- Logo for the Nike 3ON3 Basketball Tournament.
- Status: Active
- Genre: Sports
- Frequency: Annual
- Venue: L.A. Live
- Location(s): Los Angeles, California
- Coordinates: 34°02′20″N 118°16′02″W﻿ / ﻿34.0390°N 118.2673°W
- Country: United States
- Years active: 14
- Founded: 2008
- Participants: 5,000
- Activity: 3-on-3 basketball
- Sponsors: Nike Basketball, Big 5 Sporting Goods, Spartan
- Website: https://www.nike3on3.com/

= Nike Basketball 3ON3 Tournament =

Annual outdoor basketball tournament

The Nike Basketball 3ON3 Tournament is an annual outdoor 3-on-3 or 4-on-4 basketball tournament held at Los Angeles, California, and in the event venue L.A. Live.
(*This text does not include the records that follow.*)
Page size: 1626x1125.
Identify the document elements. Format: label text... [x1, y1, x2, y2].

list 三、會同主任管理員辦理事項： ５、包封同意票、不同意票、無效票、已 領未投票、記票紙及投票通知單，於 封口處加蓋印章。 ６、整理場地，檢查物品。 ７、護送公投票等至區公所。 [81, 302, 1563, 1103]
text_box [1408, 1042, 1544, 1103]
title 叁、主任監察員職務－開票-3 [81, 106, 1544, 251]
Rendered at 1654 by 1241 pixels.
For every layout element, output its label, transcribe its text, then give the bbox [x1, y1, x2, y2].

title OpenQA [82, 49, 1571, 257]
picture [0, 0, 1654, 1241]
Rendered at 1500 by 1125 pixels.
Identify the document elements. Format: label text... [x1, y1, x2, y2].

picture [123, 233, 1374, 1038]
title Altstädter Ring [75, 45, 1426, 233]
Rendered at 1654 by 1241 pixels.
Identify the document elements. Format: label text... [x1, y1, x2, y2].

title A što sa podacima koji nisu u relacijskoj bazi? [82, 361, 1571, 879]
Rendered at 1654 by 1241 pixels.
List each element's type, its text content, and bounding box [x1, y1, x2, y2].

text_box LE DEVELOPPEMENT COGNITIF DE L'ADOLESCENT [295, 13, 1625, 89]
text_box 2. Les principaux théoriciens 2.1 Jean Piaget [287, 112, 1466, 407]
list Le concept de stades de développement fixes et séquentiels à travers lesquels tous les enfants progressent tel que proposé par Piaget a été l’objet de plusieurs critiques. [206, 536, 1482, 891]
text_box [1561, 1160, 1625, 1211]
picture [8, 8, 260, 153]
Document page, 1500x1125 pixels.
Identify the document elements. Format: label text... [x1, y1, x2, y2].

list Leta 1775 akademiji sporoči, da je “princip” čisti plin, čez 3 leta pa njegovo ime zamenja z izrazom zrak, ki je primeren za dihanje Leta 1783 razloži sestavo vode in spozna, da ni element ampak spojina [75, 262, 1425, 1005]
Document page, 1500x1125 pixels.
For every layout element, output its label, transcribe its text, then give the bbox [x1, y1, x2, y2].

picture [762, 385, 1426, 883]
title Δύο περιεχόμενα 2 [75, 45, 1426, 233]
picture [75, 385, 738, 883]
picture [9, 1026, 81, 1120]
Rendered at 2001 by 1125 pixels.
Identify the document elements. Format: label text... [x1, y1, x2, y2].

It is the largest outdoor 3-on-3 tournament in California, with over 1,500 teams, 5,000 players, and 25,000 spectators attending the event every year, and was first started in 2008. In 2018 and 2017, the winners of the elite division for men and women were able to participate in the official 2018 and 2019 USA Basketball 3×3 National Tournament, and were able to win $20,000 in prize money and advances to the FIBA 3X3 World Tour Nanjing Masters in China. Ryan Golden, Commissioner of the Nike Basketball 3ON3 Tournament said “We’re thrilled that our tournament continues to attract talent throughout the country in addition to the attention of FIBA, who this year, designated the men’s Nike Elite Division an official FIBA 3X3 Satellite Tournament,” and, “It’s an exciting time for 3x3 basketball, and even more so to realize that players from our tournament could potentially represent the USA in the 2020 Olympic Games in Tokyo.”

The tournament was however cancelled in 2020 and 2021 due to the ongoing COVID-19 pandemic, in compliance with COVID-19 social gathering guidelines.

== Teams ==
The event hosts 6 different groups divided based on age and talent, and teams within the same group will compete against each other. The 6 groups are youth (ages 8-9 and 10-12, with a fee of $200), teen (ages 13-19, with a fee of $220), adult (ages 20 and over with a fee of $220), adult elite (ages 18 and over, with a fee of $260), wheelchair, and special Olympics (All-ages and no fee).

=== Prizes ===

Picture of the Bennett Awards trophy for the 2019 Nike 3ON3 Tournament.

The champion team of each group's bracket wins an award t-shirt, and a medal. The runner-ups for each bracket will also win a t-shirt. In 2019, Nike partnered with Bennett Awards to create a custom Nike 3ON3 Basketball trophy for the winning teams in each elite bracket that year.

== Sponsors and partners ==
Nike 3ON3 Basketball is sponsored by Nike Basketball, Big 5 Sporting Goods, Spartan, and is partnered with L.A. Live. They partnered with Bennett Awards in 2019 to create a custom trophy for the 2019 Nike 3ON3 Tournament winners, and Dash Radio for the 2018 Nike 3ON3 Basketball Tournament to help host the Nike 3ON3 Celebrity Basketball Game. In the past, they have also partnered with Powerade, Toyota, and Bodybuilding.com.

=== Fundraising ===
In 2012, 2013, and 2014, Nike hosted the Josh Hutcherson Celebrity Basketball Game benefitting the Straight But Not Narrow Foundation. In 2016 and 2017, that year partnering with REAL 92.3, Nike hosted the ESPN LA 710AM All-Star Celebrity Game with their 3ON3 tournament, and all proceeds from that event went to the Scott Memorial Cancer Research Fund at The V Foundation.

== Extra events ==
During the 3ON3 Tournament, Nike also hosts several events. These events are the Nike Dunk Contest, Skills Challenge, 3-Point Contest, Elite play, Special Performances and Pay-to-Play contests.